Set down each record below exactly as it stands. Pictures are not part of the copy.

Provided data.
----

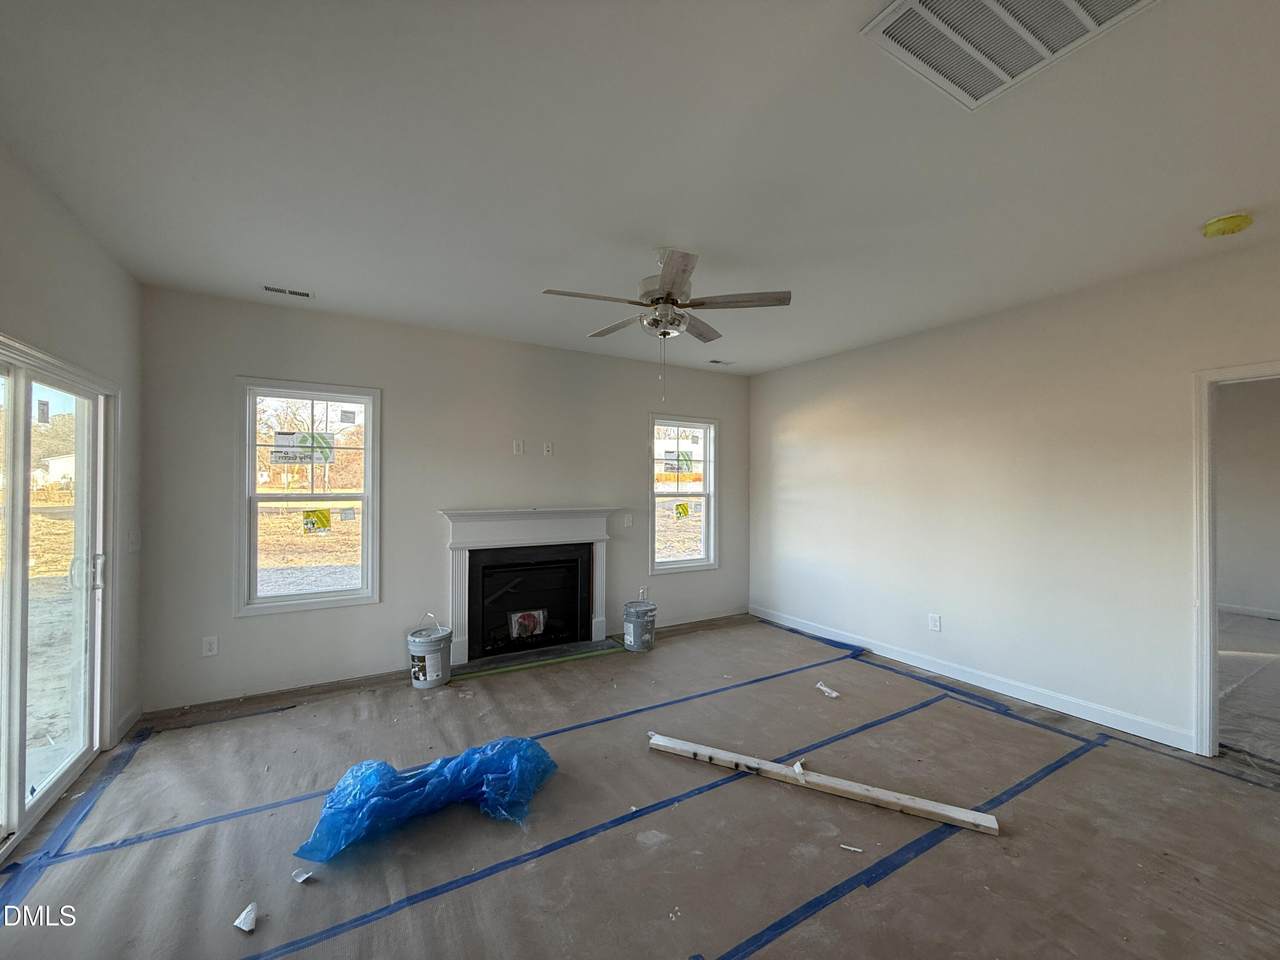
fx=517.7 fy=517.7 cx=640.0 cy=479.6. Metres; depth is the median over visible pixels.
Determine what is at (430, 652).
bucket
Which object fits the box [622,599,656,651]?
bucket
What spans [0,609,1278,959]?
floor
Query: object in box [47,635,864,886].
blue tape
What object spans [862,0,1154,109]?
return air vent
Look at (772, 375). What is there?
right wall
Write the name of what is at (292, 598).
window
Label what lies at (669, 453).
window sticker
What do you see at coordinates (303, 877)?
paper scrap
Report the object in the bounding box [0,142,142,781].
left wall
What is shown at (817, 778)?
wooden plank
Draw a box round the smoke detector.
[1201,212,1252,238]
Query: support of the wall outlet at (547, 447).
attached to the back wall at (255, 627)
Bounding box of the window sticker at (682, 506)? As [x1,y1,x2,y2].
[673,501,691,520]
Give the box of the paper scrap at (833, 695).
[815,681,839,697]
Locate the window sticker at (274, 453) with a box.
[271,431,333,465]
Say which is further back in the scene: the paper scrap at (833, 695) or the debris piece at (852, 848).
the paper scrap at (833, 695)
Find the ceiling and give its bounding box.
[0,0,1279,375]
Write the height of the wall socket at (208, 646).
0.125 m
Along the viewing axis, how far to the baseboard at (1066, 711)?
3.63 m
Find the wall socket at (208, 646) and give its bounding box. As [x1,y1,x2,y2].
[202,635,218,656]
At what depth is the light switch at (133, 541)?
3.16 m
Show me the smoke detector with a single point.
(1233, 227)
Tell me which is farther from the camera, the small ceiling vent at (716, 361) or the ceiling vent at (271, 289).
the small ceiling vent at (716, 361)
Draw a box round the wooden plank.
[647,731,996,835]
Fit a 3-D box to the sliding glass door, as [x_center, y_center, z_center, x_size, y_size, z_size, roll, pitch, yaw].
[-2.629,0.493,2.159,0.144,1.984,1.864,1,-1,-31]
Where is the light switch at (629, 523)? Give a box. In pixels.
[623,513,632,527]
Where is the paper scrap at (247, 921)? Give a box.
[233,902,258,932]
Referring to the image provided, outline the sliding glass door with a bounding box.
[0,339,115,865]
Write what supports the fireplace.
attached to the back wall at (255, 627)
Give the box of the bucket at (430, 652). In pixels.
[407,613,452,689]
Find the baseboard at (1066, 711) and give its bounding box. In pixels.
[749,605,1196,753]
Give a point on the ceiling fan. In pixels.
(669, 294)
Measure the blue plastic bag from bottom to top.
0.196 m
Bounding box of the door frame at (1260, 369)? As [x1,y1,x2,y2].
[1191,361,1279,756]
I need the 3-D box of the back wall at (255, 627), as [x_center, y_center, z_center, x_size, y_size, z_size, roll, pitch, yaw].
[-0.964,0.149,4.708,5.203,2.749,0.158,1,-1,-31]
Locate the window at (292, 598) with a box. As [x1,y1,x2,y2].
[234,378,379,616]
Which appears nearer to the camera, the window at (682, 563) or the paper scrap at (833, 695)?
the paper scrap at (833, 695)
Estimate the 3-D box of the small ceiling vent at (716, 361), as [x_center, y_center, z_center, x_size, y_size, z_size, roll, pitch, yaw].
[0.796,-1.191,5.253,0.282,0.021,0.139,1,-1,-31]
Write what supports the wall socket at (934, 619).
attached to the right wall at (772, 375)
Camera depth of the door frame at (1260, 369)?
2.81 m
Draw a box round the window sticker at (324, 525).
[302,508,330,534]
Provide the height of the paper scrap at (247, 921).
0.038 m
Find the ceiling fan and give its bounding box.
[541,247,789,401]
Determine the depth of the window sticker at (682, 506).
5.59 m
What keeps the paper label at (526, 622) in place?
in the fireplace
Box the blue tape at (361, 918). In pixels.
[240,688,1091,957]
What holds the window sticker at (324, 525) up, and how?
attached to the window at (292, 598)
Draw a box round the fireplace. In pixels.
[437,507,615,666]
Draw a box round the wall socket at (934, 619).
[928,613,940,631]
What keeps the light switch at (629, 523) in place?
attached to the back wall at (255, 627)
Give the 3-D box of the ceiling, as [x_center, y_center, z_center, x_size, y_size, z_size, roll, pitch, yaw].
[0.680,-1.294,2.196,5.577,0.123,6.350,1,-1,-31]
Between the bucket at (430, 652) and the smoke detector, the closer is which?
the smoke detector
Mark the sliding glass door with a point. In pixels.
(22, 756)
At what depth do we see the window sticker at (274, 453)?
3.79 m
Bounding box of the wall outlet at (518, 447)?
[512,439,523,454]
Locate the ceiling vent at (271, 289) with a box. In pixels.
[262,284,312,298]
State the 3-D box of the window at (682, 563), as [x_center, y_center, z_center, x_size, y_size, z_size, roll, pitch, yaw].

----

Reply to the exercise.
fx=517.7 fy=517.7 cx=640.0 cy=479.6. Metres; depth is the median over visible pixels.
Determine what is at (430, 652).
bucket
Which object fits the box [622,599,656,651]?
bucket
What spans [0,609,1278,959]?
floor
Query: object in box [47,635,864,886].
blue tape
What object spans [862,0,1154,109]?
return air vent
Look at (772, 375). What is there?
right wall
Write the name of what is at (292, 598).
window
Label what lies at (669, 453).
window sticker
What do you see at coordinates (303, 877)?
paper scrap
Report the object in the bounding box [0,142,142,781].
left wall
What is shown at (817, 778)?
wooden plank
Draw a box round the smoke detector.
[1201,212,1252,238]
Query: support of the wall outlet at (547, 447).
attached to the back wall at (255, 627)
Bounding box of the window sticker at (682, 506)? As [x1,y1,x2,y2].
[673,501,691,520]
Give the box of the paper scrap at (833, 695).
[815,681,839,697]
Locate the window sticker at (274, 453) with a box.
[271,431,333,465]
Say which is further back in the scene: the paper scrap at (833, 695) or the debris piece at (852, 848).
the paper scrap at (833, 695)
Find the ceiling and give its bounding box.
[0,0,1279,375]
Write the height of the wall socket at (208, 646).
0.125 m
Along the viewing axis, how far to the baseboard at (1066, 711)?
3.63 m
Find the wall socket at (208, 646) and give its bounding box. As [x1,y1,x2,y2].
[202,635,218,656]
At what depth is the light switch at (133, 541)?
3.16 m
Show me the smoke detector with a single point.
(1233, 227)
Tell me which is farther from the camera, the small ceiling vent at (716, 361) or the ceiling vent at (271, 289).
the small ceiling vent at (716, 361)
Draw a box round the wooden plank.
[647,731,996,835]
Fit a 3-D box to the sliding glass door, as [x_center, y_center, z_center, x_size, y_size, z_size, roll, pitch, yaw].
[-2.629,0.493,2.159,0.144,1.984,1.864,1,-1,-31]
Where is the light switch at (629, 523)? Give a box. In pixels.
[623,513,632,527]
Where is the paper scrap at (247, 921)? Give a box.
[233,902,258,932]
Referring to the image provided, outline the sliding glass door with a bounding box.
[0,339,115,865]
Write what supports the fireplace.
attached to the back wall at (255, 627)
Give the box of the bucket at (430, 652). In pixels.
[407,613,452,689]
Find the baseboard at (1066, 711) and give its bounding box. In pixels.
[749,605,1196,753]
Give a point on the ceiling fan. In pixels.
(669, 294)
Measure the blue plastic bag from bottom to top.
0.196 m
Bounding box of the door frame at (1260, 369)? As [x1,y1,x2,y2].
[1191,361,1279,756]
I need the 3-D box of the back wall at (255, 627), as [x_center, y_center, z_center, x_size, y_size, z_size, roll, pitch, yaw].
[-0.964,0.149,4.708,5.203,2.749,0.158,1,-1,-31]
Locate the window at (292, 598) with a box. As [x1,y1,x2,y2].
[234,378,379,616]
Which appears nearer to the camera, the window at (682, 563) or the paper scrap at (833, 695)?
the paper scrap at (833, 695)
Estimate the 3-D box of the small ceiling vent at (716, 361), as [x_center, y_center, z_center, x_size, y_size, z_size, roll, pitch, yaw].
[0.796,-1.191,5.253,0.282,0.021,0.139,1,-1,-31]
Write what supports the wall socket at (934, 619).
attached to the right wall at (772, 375)
Camera depth of the door frame at (1260, 369)?
2.81 m
Draw a box round the window sticker at (324, 525).
[302,508,330,534]
Provide the height of the paper scrap at (247, 921).
0.038 m
Find the ceiling fan and give its bounding box.
[541,247,789,401]
Determine the depth of the window sticker at (682, 506).
5.59 m
What keeps the paper label at (526, 622) in place?
in the fireplace
Box the blue tape at (361, 918). In pixels.
[240,688,1091,957]
What holds the window sticker at (324, 525) up, and how?
attached to the window at (292, 598)
Draw a box round the fireplace. In pixels.
[437,507,615,666]
Draw a box round the wall socket at (934, 619).
[928,613,940,631]
What keeps the light switch at (629, 523) in place?
attached to the back wall at (255, 627)
Give the 3-D box of the ceiling, as [x_center, y_center, z_center, x_size, y_size, z_size, roll, pitch, yaw].
[0.680,-1.294,2.196,5.577,0.123,6.350,1,-1,-31]
Between the bucket at (430, 652) and the smoke detector, the closer is which?
the smoke detector
Mark the sliding glass door with a point. In pixels.
(22, 756)
At what depth do we see the window sticker at (274, 453)?
3.79 m
Bounding box of the wall outlet at (518, 447)?
[512,439,523,454]
Locate the ceiling vent at (271, 289) with a box. In pixels.
[262,284,312,298]
State the 3-D box of the window at (682, 563), as [x_center, y_center, z_center, x_size, y_size, z_size, roll, pitch, yaw].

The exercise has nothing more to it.